Five reasons England’s Nations League opener is their most important game in history

Forget the glory of 1966 – England are about to enter a new era in international competition, and there is a lot on the line...


It’s not every year we get to experience the birth of a new footballing tournament, so the debut of the UEFA Nations League this week has been something to savour.

Developed primarily as a way to diminish the number of pointless international friendlies, the new competition gives actual meaning to games, particularly between the continent’s elite.

During the opening week alone, we’ve been given the opportunity to enjoy stand-out fixtures such as Germany vs France, France vs Netherlands, and the one everyone wanted to see: Kazakhstan vs Georgia.

England make their debut in the new biennial tournament at Wembley on Saturday evening, taking on Luis Enrique’s Spain.

Gareth-Southgate-v-Colmbia-(R) tops the Nations League for football odds

Now, the cynical among you will see the creation of the Nations League as just another way of trying to add credibility to international football – something that’s waned significantly over the last 20 years thanks to the immense growth and popularity of the Premier League and Champions League.

But how wrong that view is.

Far from being a glorified friendly, England are entering into a brave new world.

As they take to the Wembley pitch on Saturday night, they’ll be readying themselves for what is quite simply the biggest fixture in the country’s history.

Here’s why…

1. They must capitalise on renewed interest in the team

The giant wave of optimism that flooded the country during the summer came courtesy of the first memorable England World Cup campaign in a generation – and all the increasingly ludicrous “It’s Coming Home” memes that came with it.
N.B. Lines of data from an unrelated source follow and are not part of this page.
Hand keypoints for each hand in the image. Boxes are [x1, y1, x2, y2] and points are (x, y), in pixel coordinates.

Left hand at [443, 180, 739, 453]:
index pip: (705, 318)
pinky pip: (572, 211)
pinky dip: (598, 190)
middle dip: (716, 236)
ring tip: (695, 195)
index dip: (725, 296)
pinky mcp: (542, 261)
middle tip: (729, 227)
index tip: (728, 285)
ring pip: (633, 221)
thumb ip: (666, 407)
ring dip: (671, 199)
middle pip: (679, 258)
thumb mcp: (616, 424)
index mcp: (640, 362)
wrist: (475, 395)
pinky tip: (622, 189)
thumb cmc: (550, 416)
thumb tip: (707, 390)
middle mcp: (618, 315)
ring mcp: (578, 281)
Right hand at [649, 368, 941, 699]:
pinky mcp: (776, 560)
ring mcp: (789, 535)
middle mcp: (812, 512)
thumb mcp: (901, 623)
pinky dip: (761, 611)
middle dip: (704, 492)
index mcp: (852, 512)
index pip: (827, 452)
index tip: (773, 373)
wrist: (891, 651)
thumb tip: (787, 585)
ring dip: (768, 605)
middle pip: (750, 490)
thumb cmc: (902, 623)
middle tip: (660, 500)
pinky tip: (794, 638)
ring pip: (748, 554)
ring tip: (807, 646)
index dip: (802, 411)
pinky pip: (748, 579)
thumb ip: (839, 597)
Hope and interest in the national team was reborn. Suddenly, the usual frustrations of an international break arriving just as the Premier League kicks into gear is gone. Replacing it is genuine excitement to see Slabhead and co do battle once again.
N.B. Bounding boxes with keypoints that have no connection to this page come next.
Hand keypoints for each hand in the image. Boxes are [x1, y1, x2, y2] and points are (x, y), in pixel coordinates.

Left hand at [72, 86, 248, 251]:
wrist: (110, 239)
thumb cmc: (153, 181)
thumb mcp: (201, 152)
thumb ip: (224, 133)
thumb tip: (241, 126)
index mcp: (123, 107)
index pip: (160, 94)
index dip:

Pubs will be busy, televisions will be tuned in, and it’s a vitally important chance to keep the renewed support for the national team rolling.
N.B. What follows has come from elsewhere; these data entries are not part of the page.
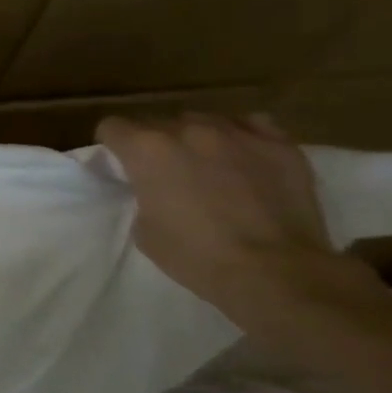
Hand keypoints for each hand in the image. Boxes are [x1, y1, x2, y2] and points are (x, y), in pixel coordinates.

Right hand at [95, 112, 342, 307]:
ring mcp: (237, 134)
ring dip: (197, 138)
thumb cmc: (197, 256)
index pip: (113, 127)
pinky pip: (252, 125)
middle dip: (156, 142)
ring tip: (208, 163)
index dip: (112, 144)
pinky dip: (241, 137)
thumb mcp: (144, 229)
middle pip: (158, 122)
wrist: (276, 272)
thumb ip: (143, 194)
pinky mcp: (279, 145)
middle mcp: (188, 130)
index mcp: (147, 149)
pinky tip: (244, 158)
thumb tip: (155, 187)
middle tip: (166, 171)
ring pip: (204, 120)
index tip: (120, 162)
Do that, and this England team will continue to grow as they approach future major tournaments and seek real glory.

2. It’s a brand new start for the country

However expectant England fans may be going into major tournaments, they are always viewed through the prism of disappointment from yesteryear. Every World Cup brings back the pangs of agony from 1990’s heartbreak, and in future that will be replaced by 2018’s missed opportunity.

And when the travelling footballing circus that will be Euro 2020 rolls around, you can be sure the penalty shootout disappointment of Euro 96 will be brought up.

That’ll be particularly relevant given the 2020 semis and final are being held at one of Tottenham Hotspur’s many grounds (that’s Wembley, by the way).

So the beauty of the Nations League is that there is no history to compare it to: it’s a clean slate in competitive tournament football for the Three Lions.

There are no ghosts of footballing past to torment us. Our exciting new team can enter an exciting new tournament with optimism, and get a shiny new trophy at the end of it.

3. It gives us another chance to qualify for Euro 2020

Should our actual Euro 2020 qualifiers all go a bit Pete Tong, our performance in the Nations League could give us salvation. This is where things get a little tricky (someone at UEFA must thrive off making things complicated), but allow us to explain…

Each of the Nations League’s four leagues will get four Euro 2020 play-off places allocated to it. These are then allocated to the teams that finish highest in each Nations League group, yet did not make Euro 2020 through normal qualification.

So if England were to win their Nations League group, but completely cock up Euro 2020 qualification, they’ll get another go in the play-offs. Simple, right?

Winning Euro 2020 is an achievable target for England given the fixture locations, so qualification is an absolute must – and good Nations League performance could well be the key.

4. The future of Wembley could be at stake

Winning their group will be worth up to €3m to the FA, and that meatball gets even spicier if they’re to do well in next summer’s finals.

The overall winner of the inaugural competition will receive an extra €4.5m in cold, hard definitely-not-illicitly-sourced UEFA cash. That figure decreases by a million each for second, third and fourth placed teams.

Given how much the FA has been banging on about getting more money into grassroots football – so much so they want to sell Wembley – the financial importance of the Nations League is brought bang in to focus.

If England were to go all the way, the €7.5m they’d pocket could go back into the game where it needs it most. Meaning Wembley could be kept out of the hands of NFL full-time.

5. The fashion world depends on it

It’s safe to say Southgatemania took hold during the World Cup, with his now iconic M&S waistcoat getting as many column inches as the team itself.

It sparked a fashion frenzy, leading to what will inevitably go down in history as The Great Waistcoat Drought of 2018.

The nation’s eyes will be locked on the gaffer this weekend as we wait to see what he’s sporting. Will the trademark waistcoat stay? Will there be a snazzy new twist or colour? Or will he have something new on altogether? Never will a football match have such an impact on the fashion industry.

So brace yourselves, England fans. Never has a fixture been more important for the health of the national football team. Bring it on!